*** Opening EXTRACTED ENTRIES ***
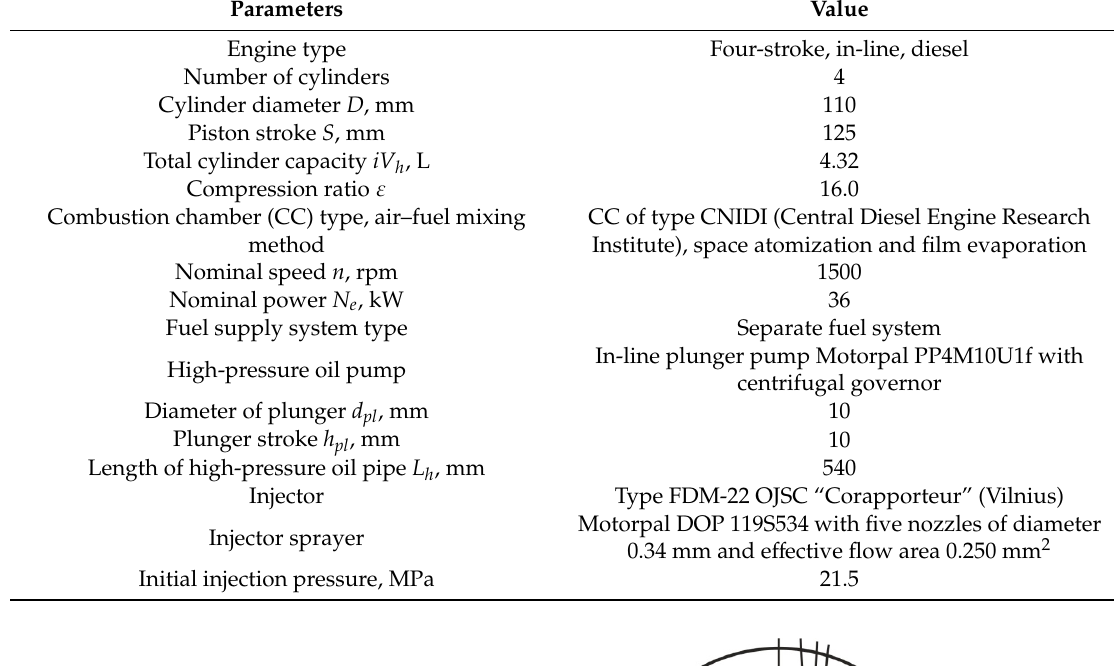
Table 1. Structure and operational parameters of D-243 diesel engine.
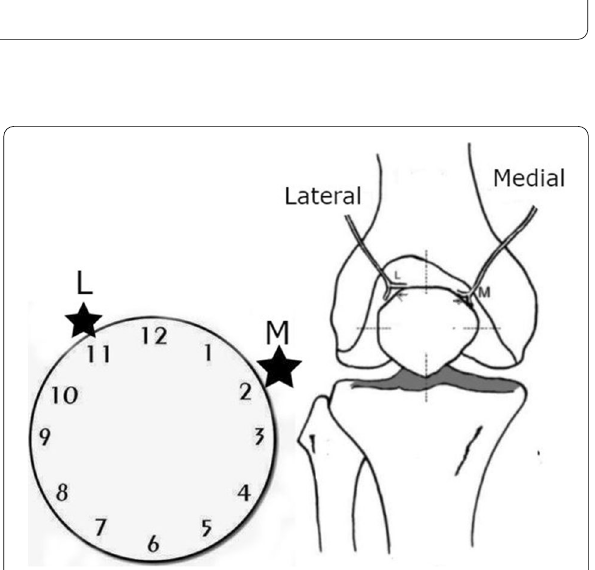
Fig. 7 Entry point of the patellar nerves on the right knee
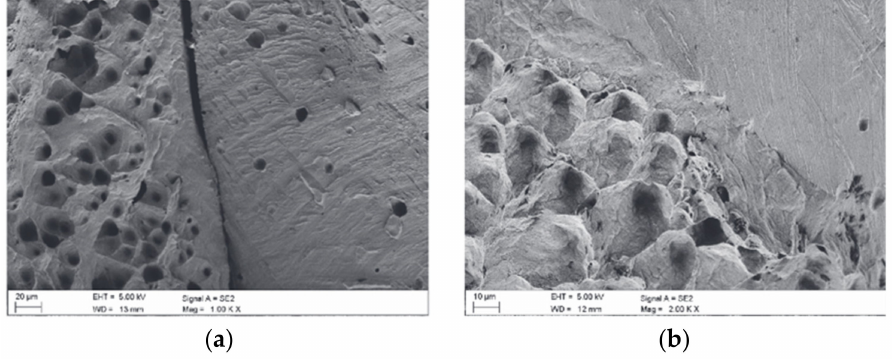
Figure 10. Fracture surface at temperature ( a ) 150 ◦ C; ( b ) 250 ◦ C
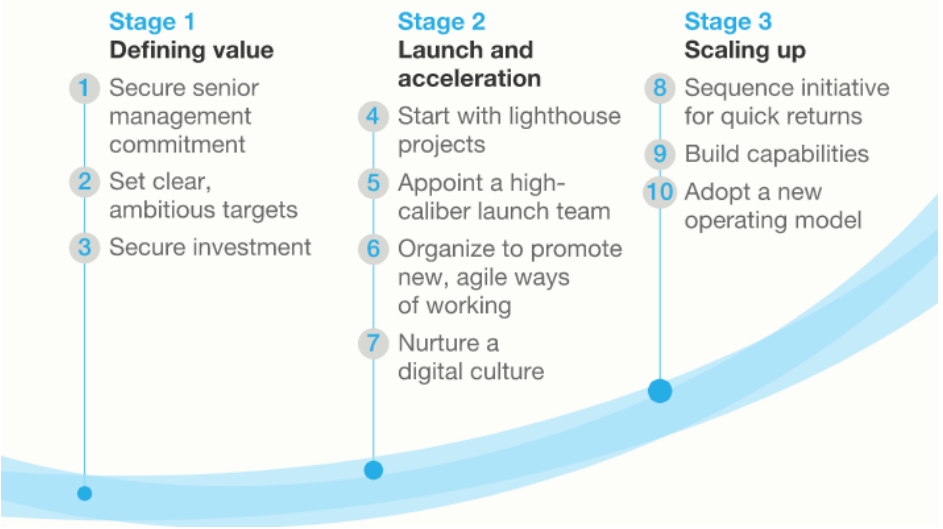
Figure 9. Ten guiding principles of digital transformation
*** Closing EXTRACTED ENTRIES ***
*** Opening EXTRACTED ENTRIES ***
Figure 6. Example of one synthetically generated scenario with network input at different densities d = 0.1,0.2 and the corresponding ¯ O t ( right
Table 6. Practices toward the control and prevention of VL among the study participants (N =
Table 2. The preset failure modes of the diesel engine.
*** Closing EXTRACTED ENTRIES ***
Restate word for word every line from the one with "Table 1. Structure" up to and including the one with "Figure 9. Ten" in the records above, minus the pictures.

▸ FINISHED TASK
Table 1. Structure and operational parameters of D-243 diesel engine.
Fig. 7 Entry point of the patellar nerves on the right knee
Figure 10. Fracture surface at temperature ( a ) 150 ◦ C; ( b ) 250 ◦ C
Figure 9. Ten guiding principles of digital transformation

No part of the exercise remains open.